Source extract:

------------

[OpenAFS-devel] Linux readpage handler

Thu, 26 May 2011 00:48:54 -0400

On Wed, May 25, 2011 at 5:52 PM, Andrew Deason <adeason@sinenomine.net> wrote:
> Brief summary: I'm asking a question about what our Linux readpage
> handler is allowed to do. Some Red Hat folks have been asked about this,
> but so far the response hasn't been very quick or useful, so I thought
> I'd ask here if anyone happened to know.
>
> Hi,
>
> So, I've seen a few Linux panics on 2.6.9-89.mumble (RHEL4) from this
> assert (OpenAFS client is 1.4-based):
>
> Assertion failure in journal_start() at fs/jbd/transaction.c:274:
> "handle->h_transaction->t_journal == journal"
>
> The backtrace shows that this is from libafs trying to write to the
> cache (from afs_GetDownDSlot), via afs_linux_readpage, which is
> triggered from a page fault for a buffer that someone is trying to write
> to an ext3 filesystem (which is separate from the ext3 disk cache fs).
>
> The 'handle->h_transaction->t_journal' in that assert is for the "other"
> ext3 fs, and 'journal' is for the cache ext3 fs (in the panics that I've
> seen).
>
> Based on that, and after reading through some Linux code, is looks like
> ext3 will set current->journal_info, and then try to copy in pages from
> the supplied user buffer, which can trigger libafs. So when we write to
> the ext3 cache, the journal struct we want to use is different than the
> one in the current->journal_info transaction, and ext3 explodes.
>
> Now, the thing is, I can reproduce this same situation on my own box,
> and nothing blows up. From some extra print statements and such, I can
> see that I'm in the afs_GetDownDSlot code path from a page fault, but
> current->journal_info is always NULL by the time afs_linux_readpage gets
> called, so the problem doesn't come up. Which leaves me a bit confused.

------------

Material shown:

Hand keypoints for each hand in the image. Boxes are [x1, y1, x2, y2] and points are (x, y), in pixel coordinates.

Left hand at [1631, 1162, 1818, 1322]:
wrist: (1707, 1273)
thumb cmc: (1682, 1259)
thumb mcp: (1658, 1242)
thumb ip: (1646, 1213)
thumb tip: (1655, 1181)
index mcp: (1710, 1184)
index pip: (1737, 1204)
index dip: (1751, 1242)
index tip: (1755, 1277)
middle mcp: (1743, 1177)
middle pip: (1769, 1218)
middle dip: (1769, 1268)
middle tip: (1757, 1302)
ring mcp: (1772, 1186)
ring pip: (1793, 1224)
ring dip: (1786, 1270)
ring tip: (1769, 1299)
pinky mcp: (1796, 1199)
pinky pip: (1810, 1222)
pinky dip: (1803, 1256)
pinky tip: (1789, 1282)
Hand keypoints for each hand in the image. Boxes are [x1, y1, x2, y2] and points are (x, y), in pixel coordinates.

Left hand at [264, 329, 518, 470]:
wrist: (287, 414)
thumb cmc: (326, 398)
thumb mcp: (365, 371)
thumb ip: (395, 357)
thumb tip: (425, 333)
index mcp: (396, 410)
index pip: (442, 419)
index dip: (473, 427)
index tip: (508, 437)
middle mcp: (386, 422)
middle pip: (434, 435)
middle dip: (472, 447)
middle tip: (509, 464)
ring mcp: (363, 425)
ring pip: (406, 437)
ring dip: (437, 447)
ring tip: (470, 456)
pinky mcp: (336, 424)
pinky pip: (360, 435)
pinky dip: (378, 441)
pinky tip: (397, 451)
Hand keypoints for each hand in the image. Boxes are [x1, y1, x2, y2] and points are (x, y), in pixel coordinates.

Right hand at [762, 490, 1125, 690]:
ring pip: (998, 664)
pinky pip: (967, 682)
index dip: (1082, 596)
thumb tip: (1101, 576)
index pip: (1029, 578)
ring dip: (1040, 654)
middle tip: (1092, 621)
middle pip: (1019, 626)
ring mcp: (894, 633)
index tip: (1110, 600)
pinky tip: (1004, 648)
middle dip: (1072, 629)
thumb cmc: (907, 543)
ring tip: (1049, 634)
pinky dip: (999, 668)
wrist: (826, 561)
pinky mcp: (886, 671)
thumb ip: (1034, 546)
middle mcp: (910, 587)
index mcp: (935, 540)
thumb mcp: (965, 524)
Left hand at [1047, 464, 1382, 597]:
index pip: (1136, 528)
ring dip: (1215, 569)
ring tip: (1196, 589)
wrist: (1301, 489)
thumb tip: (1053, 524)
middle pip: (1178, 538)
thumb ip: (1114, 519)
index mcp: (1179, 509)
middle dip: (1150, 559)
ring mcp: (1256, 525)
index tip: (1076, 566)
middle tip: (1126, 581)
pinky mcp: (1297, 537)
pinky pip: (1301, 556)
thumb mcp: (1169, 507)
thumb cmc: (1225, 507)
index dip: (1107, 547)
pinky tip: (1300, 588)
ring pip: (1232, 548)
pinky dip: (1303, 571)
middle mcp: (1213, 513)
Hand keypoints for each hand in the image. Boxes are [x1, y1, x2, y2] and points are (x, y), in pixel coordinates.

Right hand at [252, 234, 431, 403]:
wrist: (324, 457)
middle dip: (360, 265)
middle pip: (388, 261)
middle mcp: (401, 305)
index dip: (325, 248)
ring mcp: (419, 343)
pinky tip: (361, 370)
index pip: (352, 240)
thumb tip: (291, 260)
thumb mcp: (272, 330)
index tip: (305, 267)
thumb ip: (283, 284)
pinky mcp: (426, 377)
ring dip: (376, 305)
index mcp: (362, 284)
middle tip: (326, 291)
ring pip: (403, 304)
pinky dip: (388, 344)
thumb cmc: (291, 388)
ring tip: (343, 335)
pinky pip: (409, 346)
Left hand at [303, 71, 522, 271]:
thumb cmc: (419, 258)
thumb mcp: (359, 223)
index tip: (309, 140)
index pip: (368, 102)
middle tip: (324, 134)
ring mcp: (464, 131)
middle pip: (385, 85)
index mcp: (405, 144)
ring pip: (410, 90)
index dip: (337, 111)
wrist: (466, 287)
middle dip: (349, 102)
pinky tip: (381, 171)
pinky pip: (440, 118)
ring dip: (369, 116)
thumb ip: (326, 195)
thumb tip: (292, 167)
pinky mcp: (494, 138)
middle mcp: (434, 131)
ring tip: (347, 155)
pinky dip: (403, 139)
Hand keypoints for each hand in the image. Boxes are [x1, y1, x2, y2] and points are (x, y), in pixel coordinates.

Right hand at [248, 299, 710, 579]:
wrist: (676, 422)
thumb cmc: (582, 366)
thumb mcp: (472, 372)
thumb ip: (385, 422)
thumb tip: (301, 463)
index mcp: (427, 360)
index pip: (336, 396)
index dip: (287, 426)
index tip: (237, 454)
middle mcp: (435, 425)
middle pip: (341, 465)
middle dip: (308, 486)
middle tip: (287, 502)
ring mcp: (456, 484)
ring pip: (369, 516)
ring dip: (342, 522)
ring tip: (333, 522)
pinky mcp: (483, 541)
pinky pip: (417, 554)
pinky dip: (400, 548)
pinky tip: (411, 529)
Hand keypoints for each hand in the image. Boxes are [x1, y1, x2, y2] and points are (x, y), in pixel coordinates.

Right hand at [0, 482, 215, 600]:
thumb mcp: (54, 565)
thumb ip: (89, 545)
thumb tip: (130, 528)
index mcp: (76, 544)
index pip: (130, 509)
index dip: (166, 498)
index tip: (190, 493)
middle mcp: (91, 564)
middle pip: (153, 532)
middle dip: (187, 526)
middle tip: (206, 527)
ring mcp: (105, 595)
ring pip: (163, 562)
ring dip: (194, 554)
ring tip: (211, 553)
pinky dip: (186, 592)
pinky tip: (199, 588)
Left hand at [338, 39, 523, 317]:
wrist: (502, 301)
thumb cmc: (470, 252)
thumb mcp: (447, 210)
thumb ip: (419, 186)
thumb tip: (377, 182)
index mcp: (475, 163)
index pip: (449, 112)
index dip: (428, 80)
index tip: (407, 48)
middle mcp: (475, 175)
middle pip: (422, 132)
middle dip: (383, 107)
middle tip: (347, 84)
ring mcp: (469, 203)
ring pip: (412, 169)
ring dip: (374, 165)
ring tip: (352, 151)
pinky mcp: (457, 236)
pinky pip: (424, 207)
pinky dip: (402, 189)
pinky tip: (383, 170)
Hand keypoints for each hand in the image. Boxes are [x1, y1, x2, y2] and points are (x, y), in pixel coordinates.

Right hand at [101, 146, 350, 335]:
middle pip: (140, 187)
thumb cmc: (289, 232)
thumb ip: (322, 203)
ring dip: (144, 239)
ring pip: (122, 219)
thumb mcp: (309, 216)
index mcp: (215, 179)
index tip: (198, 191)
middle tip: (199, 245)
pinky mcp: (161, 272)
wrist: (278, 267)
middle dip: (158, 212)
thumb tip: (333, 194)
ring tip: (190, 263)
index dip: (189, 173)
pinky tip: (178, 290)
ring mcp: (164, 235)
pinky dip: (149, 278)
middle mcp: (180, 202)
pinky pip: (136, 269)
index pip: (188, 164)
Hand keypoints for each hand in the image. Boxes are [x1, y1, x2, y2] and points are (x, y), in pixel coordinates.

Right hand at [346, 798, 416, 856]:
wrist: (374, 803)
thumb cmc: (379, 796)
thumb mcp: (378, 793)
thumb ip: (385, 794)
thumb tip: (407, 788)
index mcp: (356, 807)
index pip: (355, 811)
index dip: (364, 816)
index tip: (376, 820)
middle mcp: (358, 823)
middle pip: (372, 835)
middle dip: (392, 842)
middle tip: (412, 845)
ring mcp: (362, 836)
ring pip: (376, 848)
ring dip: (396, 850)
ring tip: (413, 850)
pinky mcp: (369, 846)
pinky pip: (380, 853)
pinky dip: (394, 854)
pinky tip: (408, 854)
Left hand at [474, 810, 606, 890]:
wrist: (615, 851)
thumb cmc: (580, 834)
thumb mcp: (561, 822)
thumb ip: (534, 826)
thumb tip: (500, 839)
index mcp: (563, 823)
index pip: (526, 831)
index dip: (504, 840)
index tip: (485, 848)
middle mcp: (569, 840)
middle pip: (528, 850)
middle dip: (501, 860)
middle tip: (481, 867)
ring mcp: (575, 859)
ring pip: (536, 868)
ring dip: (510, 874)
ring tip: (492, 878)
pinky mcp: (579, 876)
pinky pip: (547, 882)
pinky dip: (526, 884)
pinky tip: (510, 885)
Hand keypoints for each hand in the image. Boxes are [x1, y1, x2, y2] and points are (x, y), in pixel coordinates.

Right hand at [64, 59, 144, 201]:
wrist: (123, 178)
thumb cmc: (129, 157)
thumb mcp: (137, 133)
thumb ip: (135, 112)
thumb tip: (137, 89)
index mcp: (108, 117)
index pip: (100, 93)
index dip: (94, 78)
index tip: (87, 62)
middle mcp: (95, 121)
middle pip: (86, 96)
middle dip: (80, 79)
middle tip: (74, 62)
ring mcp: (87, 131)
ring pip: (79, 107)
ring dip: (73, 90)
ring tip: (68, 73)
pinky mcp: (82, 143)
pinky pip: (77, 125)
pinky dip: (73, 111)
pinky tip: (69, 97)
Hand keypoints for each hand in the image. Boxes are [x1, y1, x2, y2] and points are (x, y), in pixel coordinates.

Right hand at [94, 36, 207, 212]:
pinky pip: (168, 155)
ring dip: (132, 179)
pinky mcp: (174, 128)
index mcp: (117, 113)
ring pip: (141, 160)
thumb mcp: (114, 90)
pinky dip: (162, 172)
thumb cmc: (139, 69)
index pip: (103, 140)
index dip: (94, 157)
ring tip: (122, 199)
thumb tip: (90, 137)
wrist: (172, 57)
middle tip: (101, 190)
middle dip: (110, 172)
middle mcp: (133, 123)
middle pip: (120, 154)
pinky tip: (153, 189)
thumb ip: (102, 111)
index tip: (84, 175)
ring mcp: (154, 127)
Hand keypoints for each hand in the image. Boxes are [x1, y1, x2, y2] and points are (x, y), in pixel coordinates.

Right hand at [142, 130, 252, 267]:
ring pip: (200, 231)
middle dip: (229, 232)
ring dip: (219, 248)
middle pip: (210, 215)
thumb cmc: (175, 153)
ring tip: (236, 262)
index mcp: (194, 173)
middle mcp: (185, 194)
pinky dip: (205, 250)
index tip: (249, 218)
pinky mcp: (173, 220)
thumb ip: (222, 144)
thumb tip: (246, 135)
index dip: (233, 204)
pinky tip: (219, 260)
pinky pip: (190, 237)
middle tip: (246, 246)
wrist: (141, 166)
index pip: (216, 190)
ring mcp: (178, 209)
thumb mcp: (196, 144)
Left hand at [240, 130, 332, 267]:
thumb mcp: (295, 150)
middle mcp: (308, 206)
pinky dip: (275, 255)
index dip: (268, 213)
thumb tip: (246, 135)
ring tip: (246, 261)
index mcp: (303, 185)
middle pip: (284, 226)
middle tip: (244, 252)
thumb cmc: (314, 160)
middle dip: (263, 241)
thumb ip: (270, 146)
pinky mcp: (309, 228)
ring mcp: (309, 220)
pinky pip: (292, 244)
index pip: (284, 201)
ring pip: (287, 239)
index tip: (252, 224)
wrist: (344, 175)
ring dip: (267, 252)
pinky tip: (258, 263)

------------

Problems and tasks:
1. In the OpenAFS message, translate this sentence into Spanish: "Brief summary: I'm asking a question about what our Linux readpage handler is allowed to do."
2. Answer these questions from the OpenAFS message:
(a) On which Linux version were the panics seen?
(b) According to the backtrace, from which function does libafs try to write to the cache?
(c) On the writer's own box, what is current->journal_info by the time afs_linux_readpage gets called?
3. Rewrite as a list the paragraph of the OpenAFS message that begins "Based on that, and after reading through some Linux code", keeping its main facts.

Answer set:
1. Resumen breve: estoy haciendo una pregunta sobre lo que nuestro manejador readpage de Linux tiene permitido hacer.

2.
(a) 2.6.9-89.mumble (RHEL4).
(b) afs_GetDownDSlot.
(c) It is always NULL.

3.
Drawing on the assert details and on the Linux code, the writer concludes that:
- ext3 sets current->journal_info.
- ext3 then tries to copy in pages from the supplied user buffer, which can trigger libafs.
- When libafs writes to the ext3 cache, the journal struct it wants to use differs from the one in the current->journal_info transaction.
- As a result, ext3 explodes.